Purity, Beauty, Simplicity
Now everyone was ready for lunch. I used Yelp and Scout for suggestions. We got a couple recommendations from the locals. All this led us to the San Francisco Street Bar & Grill located just off the Plaza on the corner of San Francisco St. and Don Gaspar Ave. The restaurant is on the second level. There we enjoyed a refreshing lunch.
After lunch, we wandered around the Plaza for a bit.
Ava felt she needed to befriend all the animals.
By then, it was time to remind everyone that today was a travel day and we still had about 170 miles to go. Back in the truck, we got out of Old Santa Fe and onto I-25 north without incident.
Today was Ava's first experience seeing the landscape of our western states. I realized that she had never seen real mountains before. I was glad to be a part of that and I hope she gets to see many more.
Tonight we would spend our last night in New Mexico, sleeping in Raton. We got to Raton and into our campsite by 5:45 PM. Tricia and Ava enjoyed watching our parking and setup routine. They were particularly interested in seeing where they were going to sleep because there was no visible indication where and how we could create a second bed in the Cougar.
The campground owner gave us a discount coupon for K-Bob's Steakhouse. Michelle and I had not had a steak in some time and K-Bob's was close by so that was the choice for dinner. The food was good, the place was clean, and the ambiance was relaxed western.

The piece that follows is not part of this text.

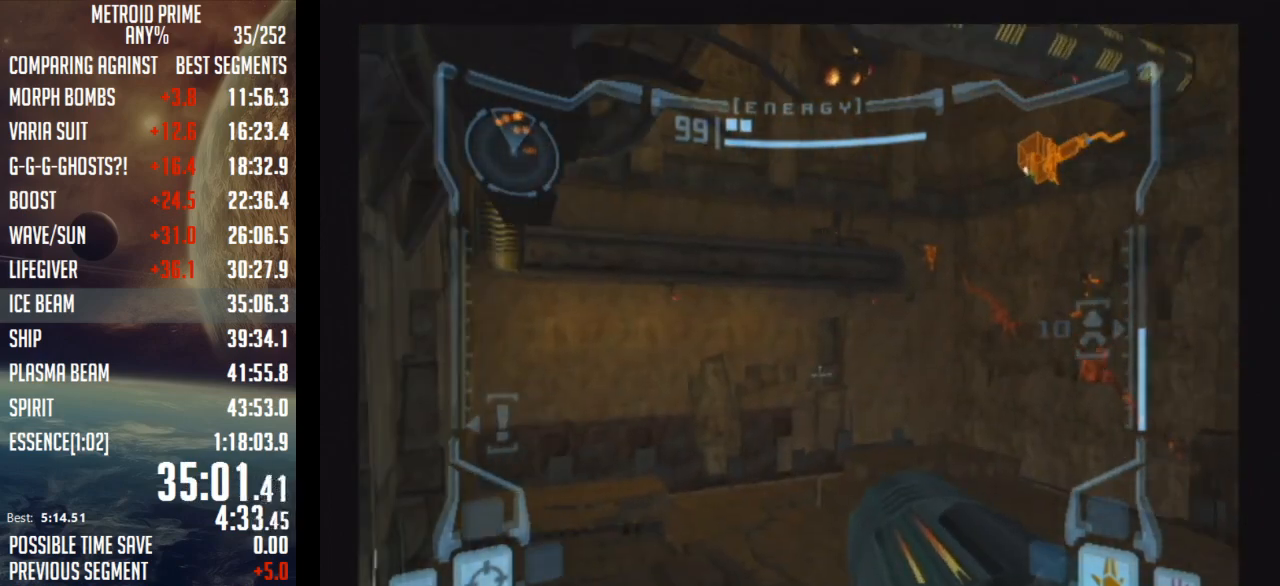
{"buttons": ["B", "L1"], "left_stick": "down-left", "right_stick": "center", "events": [[17, "left_stick", "left"], [300, "left_stick", "center"], [400, "L1", "down"], [433, "B", "down"], [433, "left_stick", "down-left"]]}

After dinner, we stopped at a Dairy Queen for dessert. It was Friday night in a small western town and DQ was the place where all the local kids gathered before heading to the high school football game. Boots, jeans, plaid shirts, western hats, and a truck – just what every young man should have. We had fun people watching. ("My just lub it")
Today was a good day and we were all tired. Tomorrow we hit Colorado.